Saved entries

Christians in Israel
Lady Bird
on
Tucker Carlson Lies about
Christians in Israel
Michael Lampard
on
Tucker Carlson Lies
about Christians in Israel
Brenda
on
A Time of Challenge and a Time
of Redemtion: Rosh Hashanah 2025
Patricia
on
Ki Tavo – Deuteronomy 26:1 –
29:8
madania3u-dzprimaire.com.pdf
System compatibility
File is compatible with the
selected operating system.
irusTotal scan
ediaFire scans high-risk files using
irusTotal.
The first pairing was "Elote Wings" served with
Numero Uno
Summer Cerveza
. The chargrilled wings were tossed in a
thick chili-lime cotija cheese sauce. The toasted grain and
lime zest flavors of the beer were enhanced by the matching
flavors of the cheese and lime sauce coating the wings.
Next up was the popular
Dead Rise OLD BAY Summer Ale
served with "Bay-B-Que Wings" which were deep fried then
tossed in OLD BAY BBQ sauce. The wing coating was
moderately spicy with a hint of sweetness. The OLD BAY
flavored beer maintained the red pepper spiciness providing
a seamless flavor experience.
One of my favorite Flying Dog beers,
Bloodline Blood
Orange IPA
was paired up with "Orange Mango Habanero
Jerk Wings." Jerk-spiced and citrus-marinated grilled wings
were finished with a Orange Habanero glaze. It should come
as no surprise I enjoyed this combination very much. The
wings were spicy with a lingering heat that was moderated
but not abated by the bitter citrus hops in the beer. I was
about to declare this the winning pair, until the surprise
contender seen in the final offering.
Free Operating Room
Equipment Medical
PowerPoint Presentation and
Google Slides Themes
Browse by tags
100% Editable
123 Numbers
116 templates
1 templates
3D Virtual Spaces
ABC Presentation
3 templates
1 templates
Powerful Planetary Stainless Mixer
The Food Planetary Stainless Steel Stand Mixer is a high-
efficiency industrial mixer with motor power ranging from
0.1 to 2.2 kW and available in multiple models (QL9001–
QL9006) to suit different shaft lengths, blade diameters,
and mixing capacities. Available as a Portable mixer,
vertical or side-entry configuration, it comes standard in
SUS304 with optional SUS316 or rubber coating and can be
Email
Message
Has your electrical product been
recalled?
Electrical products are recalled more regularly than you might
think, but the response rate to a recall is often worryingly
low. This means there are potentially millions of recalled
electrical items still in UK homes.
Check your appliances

> [What you have to do] Having output the line that contains "ediaFire scans high-risk files using", stop. Every line before it, back to the first line of the data, must be reproduced exactly.

> [Task answer]
Christians in Israel
Lady Bird
on
Tucker Carlson Lies about
Christians in Israel
Michael Lampard
on
Tucker Carlson Lies
about Christians in Israel
Brenda
on
A Time of Challenge and a Time
of Redemtion: Rosh Hashanah 2025
Patricia
on
Ki Tavo – Deuteronomy 26:1 –
29:8
madania3u-dzprimaire.com.pdf
System compatibility
File is compatible with the
selected operating system.
irusTotal scan
ediaFire scans high-risk files using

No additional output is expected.